Pourquoi consulter un site où les médecins sont jugés, pesés et emballés? Michelle Blanc, consultante en marketing internet, résume succinctement la motivation.

«Je l'ai fait pour mon médecin, cet été, confie-t-elle. J'ai subi une opération de féminisation faciale, et je suis allé voir ce qu'on disait de mon médecin sur l'internet. Quand je l'ai rencontré, je lui ai dit: «On indique que vous êtes un très bon médecin mais que vous êtes misogyne. Étant donné que je suis encore un homme, ça va être correct avec vous. Mais dès que je serai une femme, c'est là que ça va être un problème.» «

 

Car Michelle Blanc, il y a quelques mois, s'appelait encore Michel Leblanc. Souffrant de dysphorie de genre - une profonde souffrance liée au sentiment d'appartenir au sexe opposé -, l'homme est arrivé à la conclusion que la seule solution consistait à se transformer en femme.

«Ça coûte 25 000$, un chirurgien, lance Michelle Blanc. Je vais le magasiner en cr... Tu veux avoir d'autres opinions que celle du médecin que tu rencontres.»

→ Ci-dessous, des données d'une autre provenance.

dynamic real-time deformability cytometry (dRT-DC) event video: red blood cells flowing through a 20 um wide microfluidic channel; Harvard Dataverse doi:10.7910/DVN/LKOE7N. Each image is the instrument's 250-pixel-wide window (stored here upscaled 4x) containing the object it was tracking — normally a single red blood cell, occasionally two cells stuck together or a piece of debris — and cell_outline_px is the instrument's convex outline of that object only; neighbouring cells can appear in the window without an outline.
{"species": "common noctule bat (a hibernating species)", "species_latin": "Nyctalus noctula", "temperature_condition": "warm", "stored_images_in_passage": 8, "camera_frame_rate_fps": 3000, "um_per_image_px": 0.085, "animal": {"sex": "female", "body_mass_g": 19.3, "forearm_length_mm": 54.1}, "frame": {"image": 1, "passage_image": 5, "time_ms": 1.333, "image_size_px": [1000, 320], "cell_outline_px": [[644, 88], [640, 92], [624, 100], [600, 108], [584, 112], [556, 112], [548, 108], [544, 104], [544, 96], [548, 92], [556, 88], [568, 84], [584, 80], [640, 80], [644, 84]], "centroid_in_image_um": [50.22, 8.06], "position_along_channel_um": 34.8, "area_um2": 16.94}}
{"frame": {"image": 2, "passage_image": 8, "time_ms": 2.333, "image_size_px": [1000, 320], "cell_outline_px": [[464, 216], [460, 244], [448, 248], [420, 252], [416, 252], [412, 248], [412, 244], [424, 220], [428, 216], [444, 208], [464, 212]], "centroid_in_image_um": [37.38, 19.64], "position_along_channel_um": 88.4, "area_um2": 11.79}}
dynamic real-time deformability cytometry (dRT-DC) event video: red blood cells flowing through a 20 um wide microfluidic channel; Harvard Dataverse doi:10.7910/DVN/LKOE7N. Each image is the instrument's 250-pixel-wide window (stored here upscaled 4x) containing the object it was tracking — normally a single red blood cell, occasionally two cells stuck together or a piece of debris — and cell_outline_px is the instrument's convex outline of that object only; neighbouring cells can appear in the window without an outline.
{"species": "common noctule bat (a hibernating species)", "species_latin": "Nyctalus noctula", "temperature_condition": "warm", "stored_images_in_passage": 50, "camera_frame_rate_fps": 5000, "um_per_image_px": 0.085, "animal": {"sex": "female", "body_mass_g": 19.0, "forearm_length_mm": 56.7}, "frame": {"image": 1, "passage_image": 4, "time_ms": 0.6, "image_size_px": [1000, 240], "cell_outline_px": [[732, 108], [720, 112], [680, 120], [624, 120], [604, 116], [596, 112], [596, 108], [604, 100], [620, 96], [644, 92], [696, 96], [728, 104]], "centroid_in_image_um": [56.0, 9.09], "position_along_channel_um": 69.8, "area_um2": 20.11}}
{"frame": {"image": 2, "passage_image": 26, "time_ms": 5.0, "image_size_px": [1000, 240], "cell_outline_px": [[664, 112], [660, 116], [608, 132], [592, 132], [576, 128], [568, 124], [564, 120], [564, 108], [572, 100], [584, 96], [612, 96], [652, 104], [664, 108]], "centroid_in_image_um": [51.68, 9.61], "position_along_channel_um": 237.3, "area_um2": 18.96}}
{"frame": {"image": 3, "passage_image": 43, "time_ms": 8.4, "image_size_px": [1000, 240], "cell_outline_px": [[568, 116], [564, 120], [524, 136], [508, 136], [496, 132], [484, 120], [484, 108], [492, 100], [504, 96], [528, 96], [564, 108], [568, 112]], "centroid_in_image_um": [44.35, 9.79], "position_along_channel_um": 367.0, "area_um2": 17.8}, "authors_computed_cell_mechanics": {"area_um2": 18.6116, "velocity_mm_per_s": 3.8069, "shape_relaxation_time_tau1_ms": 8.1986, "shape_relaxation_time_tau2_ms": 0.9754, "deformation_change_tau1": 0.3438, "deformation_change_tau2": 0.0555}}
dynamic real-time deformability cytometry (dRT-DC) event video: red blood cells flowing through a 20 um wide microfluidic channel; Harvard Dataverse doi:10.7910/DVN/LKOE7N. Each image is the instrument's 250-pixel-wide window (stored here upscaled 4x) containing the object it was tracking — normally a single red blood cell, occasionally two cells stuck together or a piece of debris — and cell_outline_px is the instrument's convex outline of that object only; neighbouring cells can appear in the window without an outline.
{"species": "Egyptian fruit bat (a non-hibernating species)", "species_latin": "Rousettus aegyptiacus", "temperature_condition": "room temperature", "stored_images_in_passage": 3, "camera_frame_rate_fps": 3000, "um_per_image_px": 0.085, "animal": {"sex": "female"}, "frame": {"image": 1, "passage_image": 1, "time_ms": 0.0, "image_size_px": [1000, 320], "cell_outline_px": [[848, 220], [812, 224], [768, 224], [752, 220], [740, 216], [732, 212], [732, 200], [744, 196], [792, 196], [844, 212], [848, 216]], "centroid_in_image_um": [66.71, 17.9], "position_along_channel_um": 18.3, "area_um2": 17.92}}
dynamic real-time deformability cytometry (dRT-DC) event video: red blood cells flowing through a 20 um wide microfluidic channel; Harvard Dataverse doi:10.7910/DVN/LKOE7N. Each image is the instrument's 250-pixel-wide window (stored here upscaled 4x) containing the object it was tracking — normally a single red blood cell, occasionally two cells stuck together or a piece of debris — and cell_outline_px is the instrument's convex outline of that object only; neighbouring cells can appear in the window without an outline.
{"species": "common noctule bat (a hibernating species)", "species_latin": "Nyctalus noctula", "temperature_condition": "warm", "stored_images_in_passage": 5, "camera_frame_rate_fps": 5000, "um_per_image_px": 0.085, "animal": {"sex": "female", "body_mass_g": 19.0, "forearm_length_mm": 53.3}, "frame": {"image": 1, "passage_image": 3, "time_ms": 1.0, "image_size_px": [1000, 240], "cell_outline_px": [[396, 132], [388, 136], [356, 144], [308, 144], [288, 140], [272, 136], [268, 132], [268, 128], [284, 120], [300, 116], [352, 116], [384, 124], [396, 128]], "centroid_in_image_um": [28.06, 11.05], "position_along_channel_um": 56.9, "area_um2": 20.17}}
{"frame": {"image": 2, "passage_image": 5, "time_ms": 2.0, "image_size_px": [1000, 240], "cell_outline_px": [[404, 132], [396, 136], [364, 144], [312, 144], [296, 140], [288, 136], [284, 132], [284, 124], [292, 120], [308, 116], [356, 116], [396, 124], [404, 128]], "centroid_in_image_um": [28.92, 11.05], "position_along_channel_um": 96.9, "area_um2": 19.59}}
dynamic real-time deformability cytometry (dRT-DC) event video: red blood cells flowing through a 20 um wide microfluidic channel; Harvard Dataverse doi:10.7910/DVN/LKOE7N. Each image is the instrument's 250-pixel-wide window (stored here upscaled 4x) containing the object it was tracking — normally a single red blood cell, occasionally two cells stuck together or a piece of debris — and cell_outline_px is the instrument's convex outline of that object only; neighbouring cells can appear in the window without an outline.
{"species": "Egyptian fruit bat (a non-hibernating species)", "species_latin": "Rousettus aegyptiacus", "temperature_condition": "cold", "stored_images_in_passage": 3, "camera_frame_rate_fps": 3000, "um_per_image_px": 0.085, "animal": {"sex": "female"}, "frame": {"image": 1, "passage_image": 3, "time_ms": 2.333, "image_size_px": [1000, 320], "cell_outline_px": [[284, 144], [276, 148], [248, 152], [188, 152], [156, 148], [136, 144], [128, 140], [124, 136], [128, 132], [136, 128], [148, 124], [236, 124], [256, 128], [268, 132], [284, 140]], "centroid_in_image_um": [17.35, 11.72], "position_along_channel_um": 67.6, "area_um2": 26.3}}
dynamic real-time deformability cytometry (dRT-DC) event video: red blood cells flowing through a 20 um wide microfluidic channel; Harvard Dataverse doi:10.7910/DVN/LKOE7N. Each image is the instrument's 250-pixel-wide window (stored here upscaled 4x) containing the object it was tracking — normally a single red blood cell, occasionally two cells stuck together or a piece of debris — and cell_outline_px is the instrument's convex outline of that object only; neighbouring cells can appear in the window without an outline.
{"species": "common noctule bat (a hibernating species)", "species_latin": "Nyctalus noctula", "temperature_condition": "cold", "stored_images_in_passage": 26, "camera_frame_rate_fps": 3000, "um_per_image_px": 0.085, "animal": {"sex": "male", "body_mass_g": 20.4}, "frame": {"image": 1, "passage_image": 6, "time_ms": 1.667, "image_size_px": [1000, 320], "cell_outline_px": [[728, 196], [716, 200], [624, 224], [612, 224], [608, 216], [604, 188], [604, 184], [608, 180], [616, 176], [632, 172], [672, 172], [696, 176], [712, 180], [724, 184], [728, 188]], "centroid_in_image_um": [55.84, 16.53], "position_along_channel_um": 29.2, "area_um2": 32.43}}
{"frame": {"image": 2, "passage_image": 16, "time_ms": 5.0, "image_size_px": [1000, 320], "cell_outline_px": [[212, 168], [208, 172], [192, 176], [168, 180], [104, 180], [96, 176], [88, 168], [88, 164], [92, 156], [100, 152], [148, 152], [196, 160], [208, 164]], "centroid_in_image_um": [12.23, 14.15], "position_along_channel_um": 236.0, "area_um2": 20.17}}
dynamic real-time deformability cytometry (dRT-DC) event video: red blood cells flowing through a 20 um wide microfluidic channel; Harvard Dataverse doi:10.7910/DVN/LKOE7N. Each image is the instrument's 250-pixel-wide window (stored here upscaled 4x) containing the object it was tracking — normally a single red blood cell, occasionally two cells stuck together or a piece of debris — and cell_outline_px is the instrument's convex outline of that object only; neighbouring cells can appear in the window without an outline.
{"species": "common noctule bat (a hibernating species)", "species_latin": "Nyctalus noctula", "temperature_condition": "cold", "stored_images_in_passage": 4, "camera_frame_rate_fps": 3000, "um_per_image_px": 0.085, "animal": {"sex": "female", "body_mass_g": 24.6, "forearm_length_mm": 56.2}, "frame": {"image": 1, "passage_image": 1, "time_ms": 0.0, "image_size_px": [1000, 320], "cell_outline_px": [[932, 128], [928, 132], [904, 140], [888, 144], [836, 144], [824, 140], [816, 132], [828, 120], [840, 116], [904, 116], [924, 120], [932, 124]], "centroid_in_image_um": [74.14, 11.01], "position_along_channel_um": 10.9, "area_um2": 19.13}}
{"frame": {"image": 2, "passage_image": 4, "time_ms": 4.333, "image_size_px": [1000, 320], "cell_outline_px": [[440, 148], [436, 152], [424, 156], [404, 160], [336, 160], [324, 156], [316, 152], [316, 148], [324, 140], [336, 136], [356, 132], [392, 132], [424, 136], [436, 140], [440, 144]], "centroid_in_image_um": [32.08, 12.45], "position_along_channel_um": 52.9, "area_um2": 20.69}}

En effet, les évaluations de médecins, dentistes, avocats sur l'internet peuvent être utiles, croit Sylvain Sénécal, professeur spécialisé en marketing internet à HEC-Montréal. «S'il y a une masse suffisamment importante pour évaluer un service professionnel, ce n'est pas une perte de temps, au contraire», soutient-il.

Sans surprise, les médecins ne l'entendent pas de la même oreille. «C'est de la foutaise», tranche le Dr Yves Lamontagne, président du Collège des médecins du Québec, à propos de ratemds.com. «On ne peut rien faire parce que le site est en Californie.»

Il accorderait plus de valeur à l'exercice si ces sites présentaient un questionnaire bien structuré. «Mais ça, c'est du commérage, et c'est tout.»

Comment alors s'informer sur la compétence de son médecin? «La seule façon, c'est d'appeler au Collège, répond-il. Nous sommes très transparents. Si un médecin a été traduit devant de comité de discipline, on va vous le dire. Si le médecin a été obligé de suivre des stages et a été limité dans sa pratique pendant un bout de temps, on va vous le dire.»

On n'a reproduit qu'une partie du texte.